En mi ya larga vida he hecho muchos kilómetros por tierra mar y aire. Por ejemplo: he ido de turismo a Moscú y de safari a Sudáfrica y he cruzado varias veces el Atlántico. Y siempre he retornado al lugar de partida: esta bella plaza de San Nicolás a la que he estado asomado desde mi niñez. Esta querida plaza que sobrevivió a la supresión de los azulejos de Anibal González en sus bancos y a la instalación de los sobrios aros olímpicos de cemento.

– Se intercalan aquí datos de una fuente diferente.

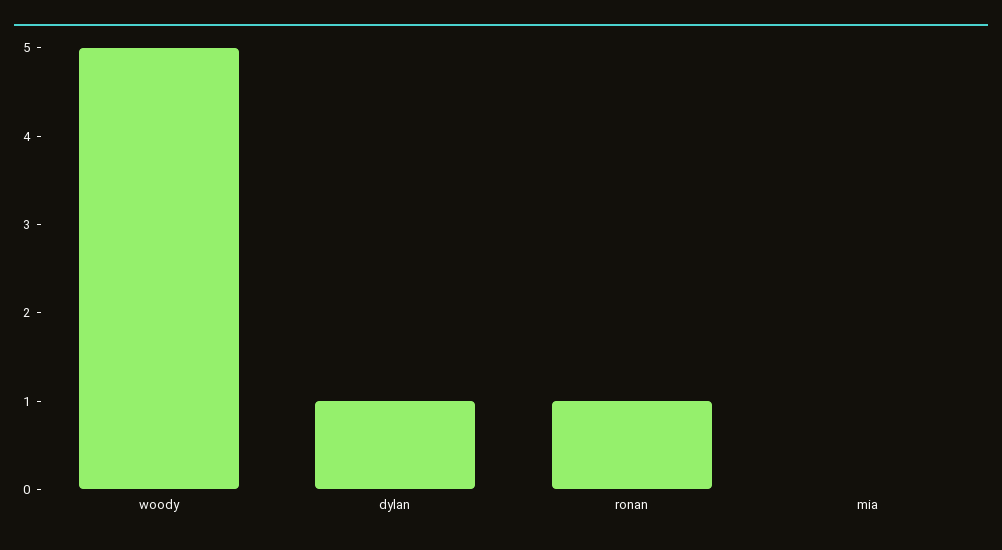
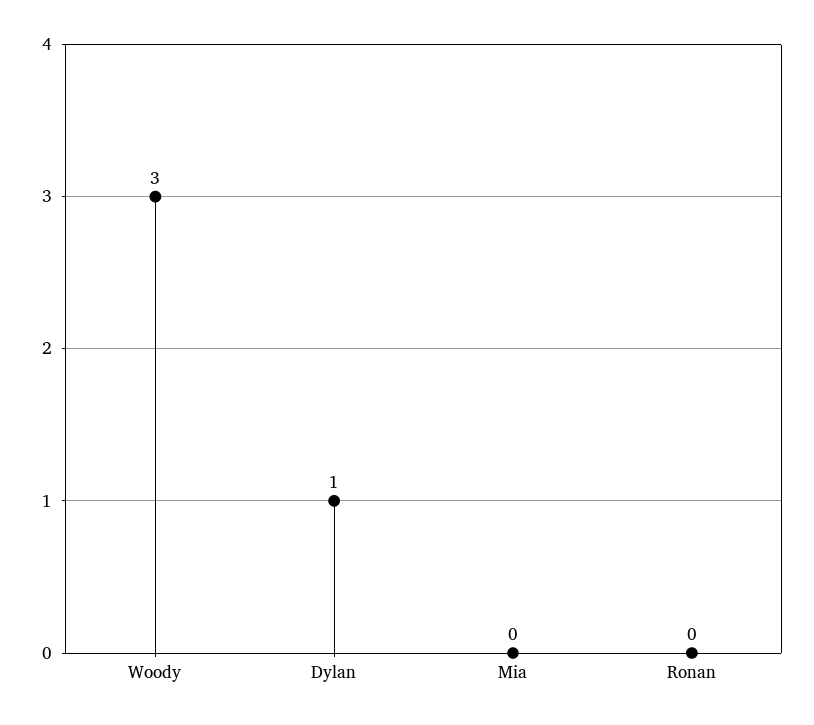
woody: 5 -> 3
ronan: 1 -> 0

Pero siguen el pavimento de chino cordobés y sus airosas y altísimas palmeras.
Y todo al amparo de la recoleta iglesia fernandina de San Nicolás en la que se venera al Señor de la Sentencia, en escultura que mi padre encargó y pagó a Martinez Cerrillo.
Esta plaza es un lugar ideal para reuniones, con independencia de la simpatía o antipatía con que nos sirvan el café o la cerveza.
Hace años Carmelo Casaño y yo creamos una tertulia semanal cafetera que nos ofrece interesantes conversaciones sobre temas de arte y cultura sin asomo de petulancia. Siempre acudimos a ella con ánimo de escuchar y nos vamos con ganas de volver.
Pienso que debemos estar bien emplazados.
Yo desde luego yo lo estoy.
En esta mi plaza la palabra ajena y la cerveza fría se reciben con gusto.